The automotive industry has its share of eccentric businessmen with utopian dreams for fine machines. Preston Tucker was in the fraternity, but his legend has lasted far longer than the car he conceived.
Tucker and his cohorts made 51 vehicles, designed in Michigan and built in Chicago. The prototype was called the Tucker Torpedo, the production model the Tucker 48. It was manufactured in about a one-year span beginning in 1946 was unveiled as 1948 model.
The Tucker 48 was rear-engine, rear-wheel drive and had a four-wheel independent suspension. It had a horizontally opposed V6 engine with 166 horsepower. It had a pop-out safety glass windshield, padded dash and doors and the upper doors were cut into the roofline. It also had a six-volt positive ground electrical system.
The car, originally priced at $2,450, was a phenomenon. And it was short-lived, with Tucker ceasing operation in early March 1949. The culprit: Negative publicity cultivated by media reports about the Securities and Exchange Commission investigation of the company for stock fraud.
The accusations were proven baseless and an acquittal followed. But the damage was done and so was the company.
Rumors of the involvement of three major carmakers as well as a Michigan senator only added to the Tucker’s enduring lore.
For the first time in Concours d’Elegance history, 62 years after Tucker’s death from pneumonia and lung cancer, his prized vehicle will be celebrated on the Monterey Peninsula. The vehicle will have its own show class with more than a dozen of the rare machines showcased on the 18th fairway at Pebble Beach.
“Tucker is coming up on an anniversary of sorts; it’s in its 70th year,” said Kandace Hawkinson, marketing director for the Concours d’Elegance. “And we’ve really been trying to push the envelope in a variety ways and follow the interests of enthusiasts.”
The Tucker legacy (only 47 have survived) gained further international attention 30 years ago with the debut of the movie, Tucker: The Man and His Dream.
Francis Ford Coppola directed the film based on the car’s odd and brief history.
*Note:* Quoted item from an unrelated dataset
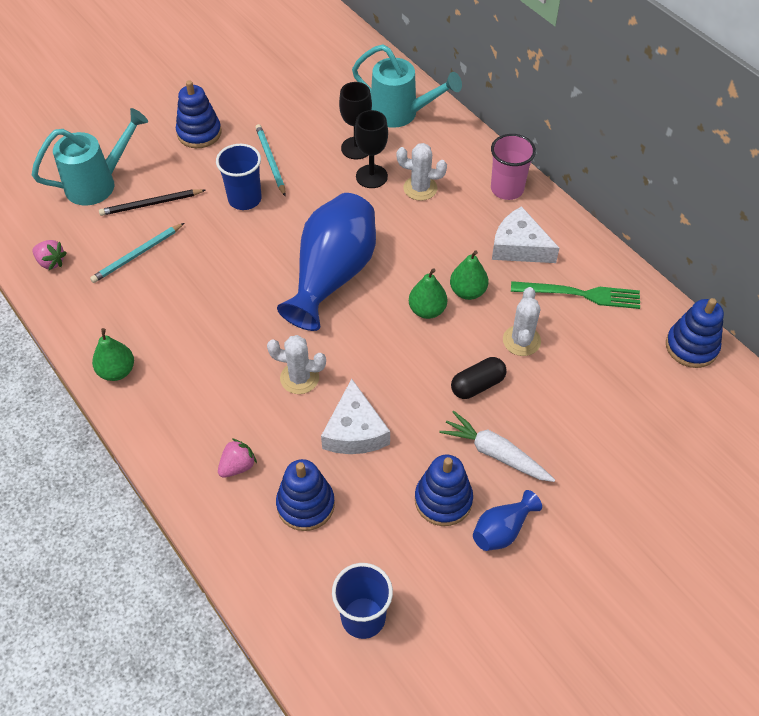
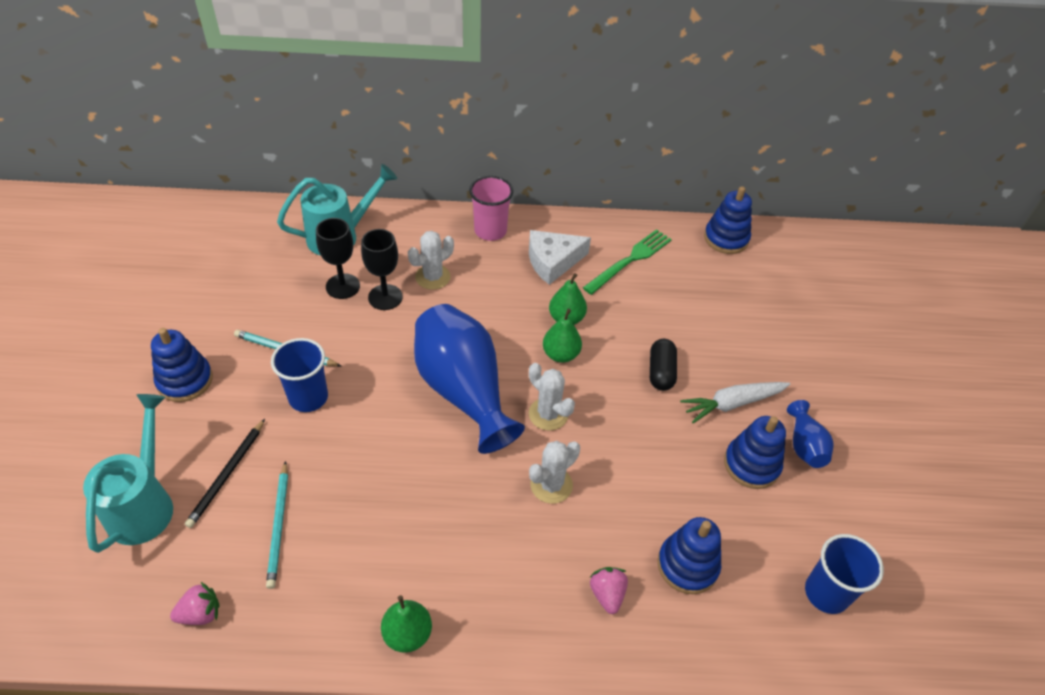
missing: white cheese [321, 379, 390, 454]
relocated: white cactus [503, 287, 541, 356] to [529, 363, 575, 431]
The drama-comedy starred Jeff Bridges and featured Christian Slater, Frederic Forrest, Elias Koteas, Martin Landau and Joan Allen.
The film was almost not made. Coppola began work on the movie 15 years earlier, but financial woes halted it. The project was revived in 1986 when George Lucas became its producer.
Tucker owners and enthusiasts are as passionate about the niche cars as the fans of any vintage vehicles.
“The Tucker Club of America is very active,” said Hawkinson. “The interest is a lot broader than just the owners of Tuckers or those you have only seen Tucker. The movie definitely widened its appeal.”
Concours d’Elegance officials also expect a few more Tucker examples to be showcased during a special occasion at Peter Hay Golf Course.
A newly mastered edition of Coppola’s film will be screened and open to the public. The Tuckers owned by Coppola and Lucas will be highlights, and the two movie moguls are tentatively scheduled to attend the function beginning Friday at 6:30 p.m.
Not surprisingly, Tuckers are rarely for sale. Six years ago, a Tucker (chassis #1043) was purchased at the Barrett-Jackson auction in Scottsdale, Ariz., for a record $2.91 million. It was purchased for nearly three times as much as the previous high price paid for one of the iconic vehicles.
Early this year, a Tucker (chassis #1029), reportedly the personal vehicle of the car’s originator, was sold at the RM Sotheby’s sale in Arizona for $1.79 million. The same vehicle was used in a short promotional film, Tucker: The Man and the Car. The movie was used to introduce the vehicle to American audiences.
And like the car, it was influential and not around long.